After sequencing, we used the Small non-coding RNA annotation Pipeline Optimized for rRNA- and tRNA-Derived Small RNAs (SPORTS1.1)22 to trim, map and annotate fragments. We used SPORTS1.1 with default parameters in which reads were trimmed and filtered for low quality base-pairs. Sequencing duplicates were not removed. In addition, reads with a length shorter than 15 bp or greater than 45 bp were excluded from the analysis. Then, the remaining reads were mapped using bowtie23 to mouse reference genome and small RNA annotation databases, with no mismatches allowed. These were obtained from SPORTS1.1 as provided by the authors; including mm10 reference genome, miRNA from miRBase (release-21), rRNA curated sequences from National Center for Biotechnology Information (NCBI) Nucleotide, tRNA from GtRNAdb, piRNA from piRBase, other ncRNA from Ensembl (release-89), and Rfam (release-12.3).

SPORTS1.1 output files were used to generate normalized RPM counts for the different small RNA biotypes annotations per sample and fragment length. Small RNA biotype abundance per experimental group was calculated averaging the previous values.

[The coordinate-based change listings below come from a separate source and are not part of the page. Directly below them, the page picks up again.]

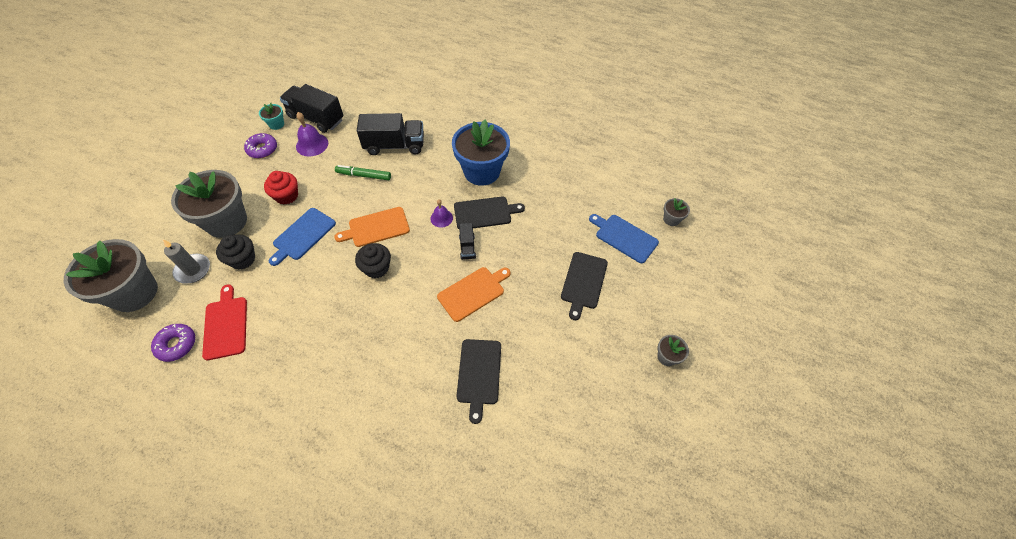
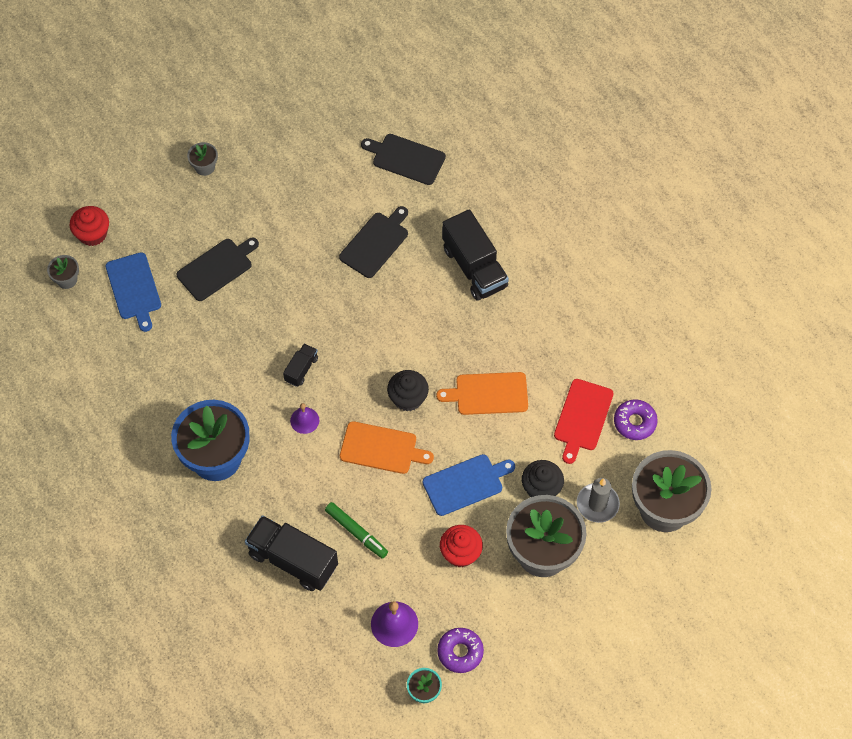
camera: 145 degrees left, 5 degrees up
(316, 118) = (367, 672): black truck -> black truck (474, 267)
(473, 292) = (329, 318): orange cutting board -> orange cutting board (488, 394)
(485, 213) = (253, 400): black cutting board -> black cutting board (406, 158)
(688, 257) = (92, 234): none -> red cupcake

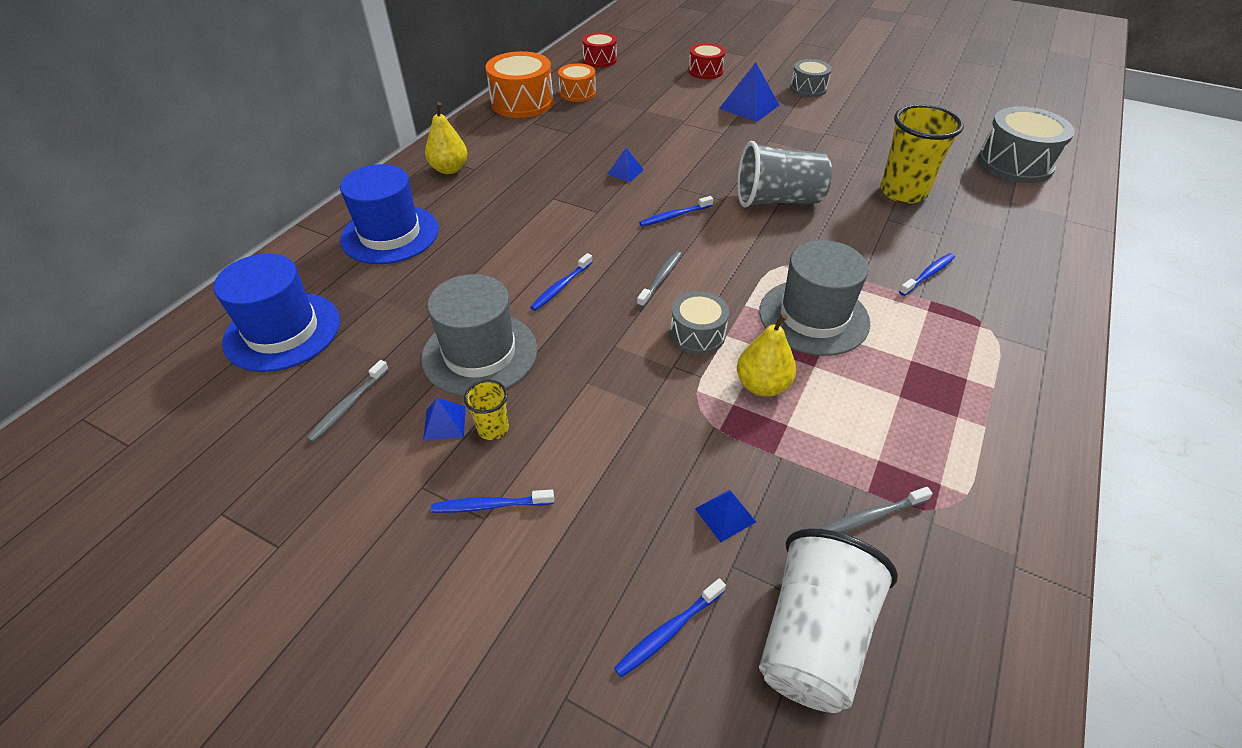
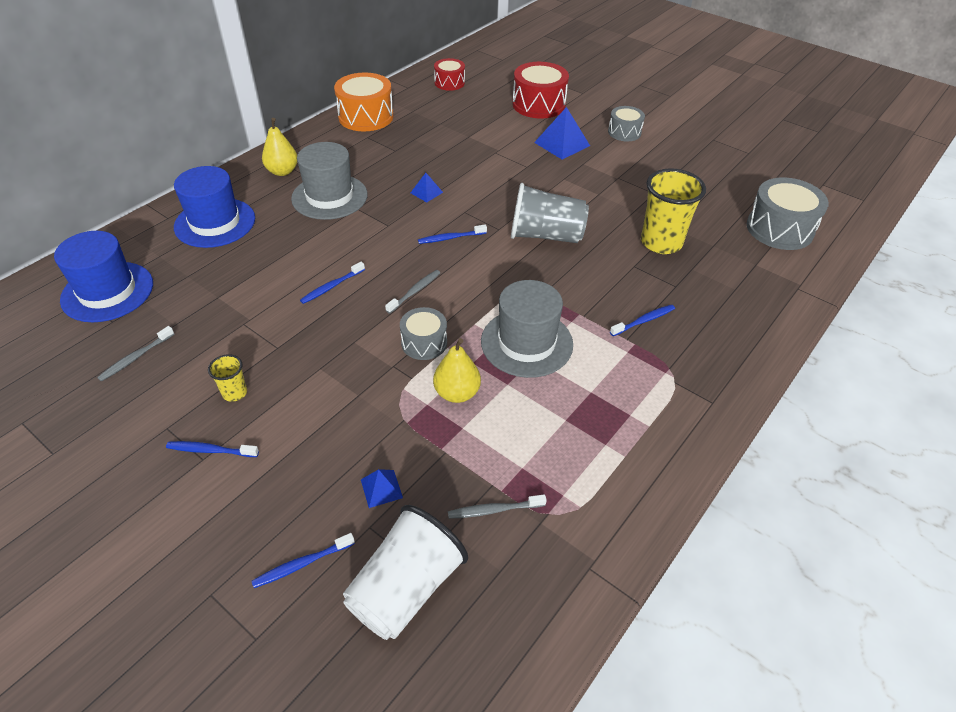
camera: 10 degrees right, 0 degrees up
(444, 423) = (201, 382): blue pyramid -> none
(480, 353) = (247, 332): grey hat -> grey hat (329, 197)
(577, 93) = (416, 113): orange drum -> none
(705, 71) = (538, 104): red drum -> red drum, size x1.68

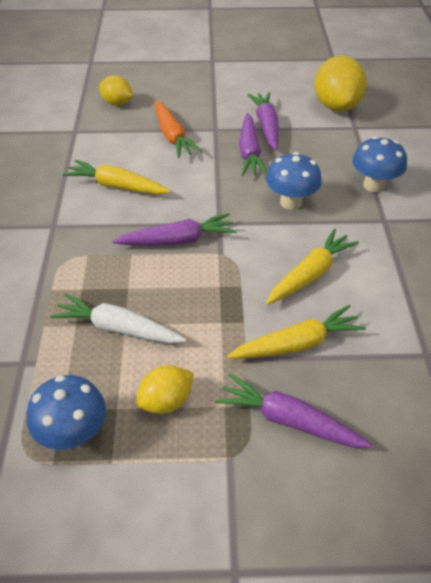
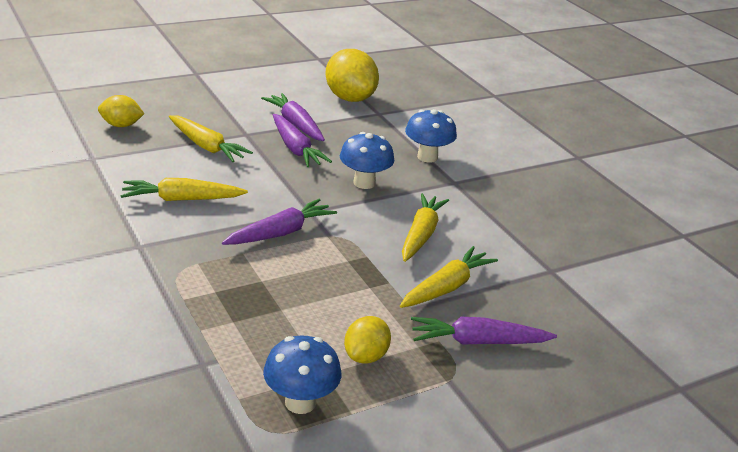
camera: 30 degrees left, 15 degrees down
(118, 328) = (277, 314): white carrot -> none
(172, 136) = (206, 146): orange carrot -> yellow carrot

Differentially expressed fragments analysis was carried out in R v4.3.1 with DESeq2 R package v1.40.224 using raw fragment counts. Only sequences with counts > = 50 in at least 4 biological replicates were considered. Thresholds to define differentially expressed fragments (DEFs) were set using Padj < 0.05 (using Benjamini-Hochberg FDR) and log2[fold change (FC)] > |1|. For a better estimation of log2(FC) we used shrunken log2(FC) with apeglm method25, which looks at the largest fold changes that are not due to low counts and uses these to inform a prior distribution, allowing to compare estimated log2(FC) across experiments. Heatmaps were made using VST-normalized expression values of DEFs using pheatmap R package v1.0.12.

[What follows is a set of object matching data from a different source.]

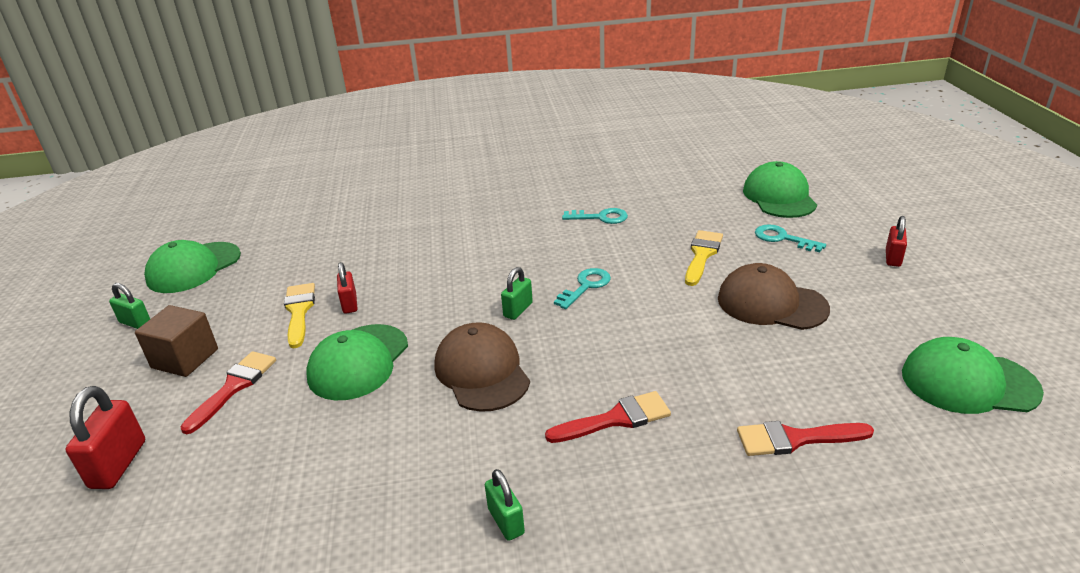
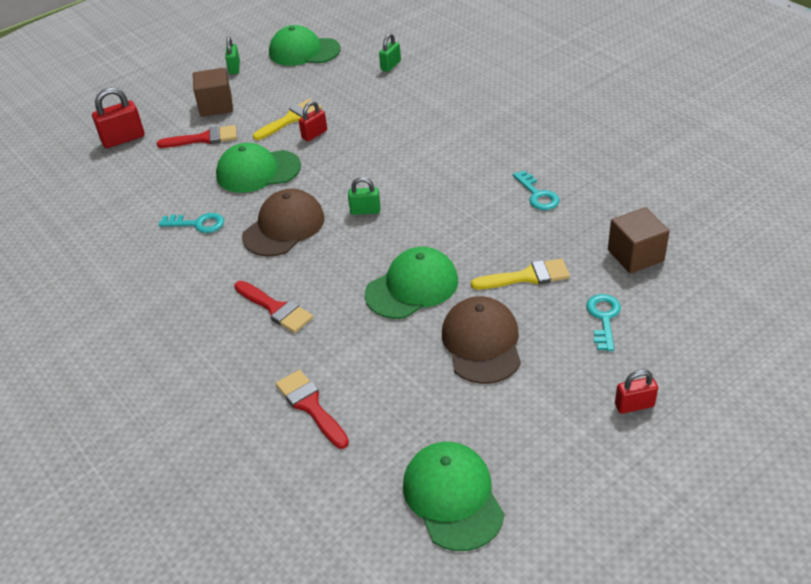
camera: 60 degrees right, 10 degrees up
(506, 521) = (159, 299): green padlock -> green padlock (390, 65)
(585, 286) = (423, 230): turquoise key -> turquoise key (197, 224)
(719, 203) = (635, 255): none -> brown cube
(779, 196) = (690, 291): green cap -> green cap (412, 287)

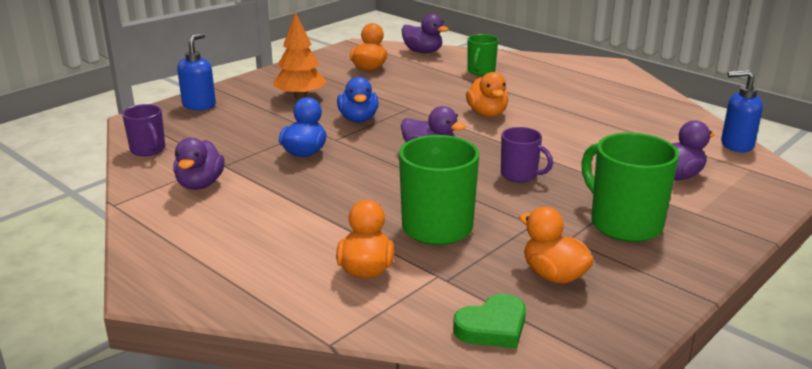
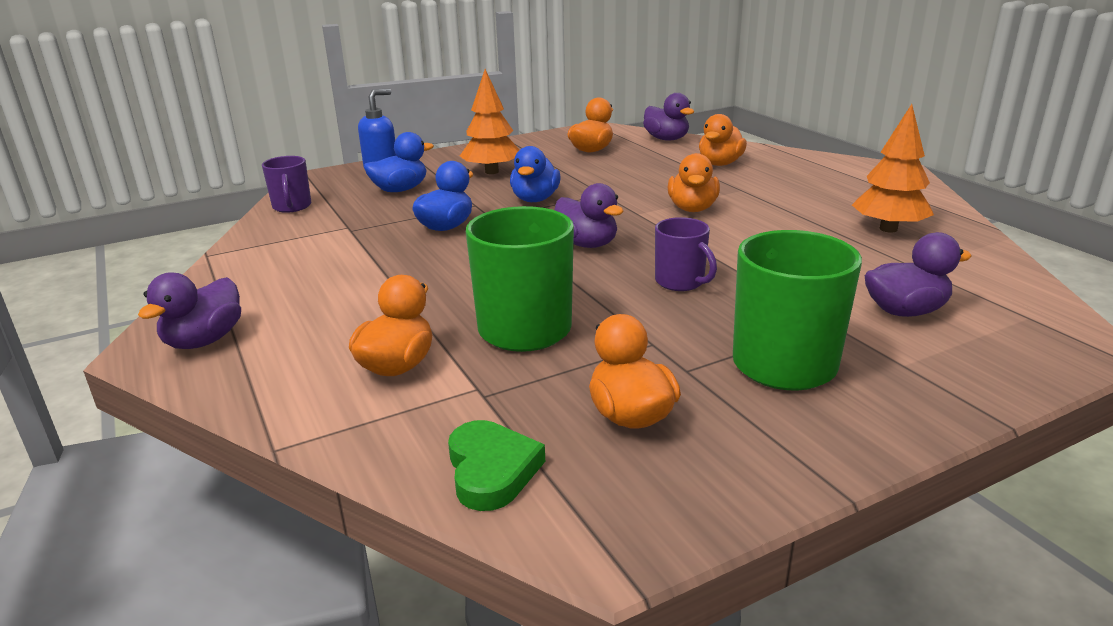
camera: 20 degrees right, 0 degrees up
(200, 184) = (308, 246): purple duck -> purple duck (204, 340)
(234, 123) = (400, 190): none -> blue duck
(481, 71) = (720, 164): green mug -> orange duck
(492, 327) = (491, 470): green heart -> green heart turned 90 degrees counterclockwise
(632, 115) = (888, 229): none -> orange tree
(736, 145) = (1024, 282): blue soap dispenser -> none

Functional enrichment analysis with gene ontologies was conducted using g: GOSt from g: Profiler R package v 0.2.3 with predicted gene targets for miR-486; only significant functional pathways (Padj < 0.05) were considered. These targets were obtained from the TargetScanMouse database (v8)26, which contains information for predicted microRNA targets in mice. In this case, we extracted the predicted targets for the miR-486 conserved family.

We used the same approach and thresholds to reanalyze Tomar et al. mapped reads to obtain their set of DEFs. For Raad et al., we used DEFs as included in the study’s source data. Intersection between small RNA biotypes was restricted to annotations of each study’s DEFs, in which we evaluated whether their results included the same biotype annotations as in our analysis. Results were represented in a chord diagram made with the circlize R package v0.4.1527. We aggregated RPM values of each intersected tsRNA DEFs to compare their abundance between the respective experimental groups per study.

Statistical analysis

Data is presented as the mean value accompanied by their respective standard errors (SEM). Statistical evaluations were conducted with GraphPad Prism software (version 10) or R v4.3.1. Details on the specific statistical tests applied to each study are indicated in the legends accompanying the figures.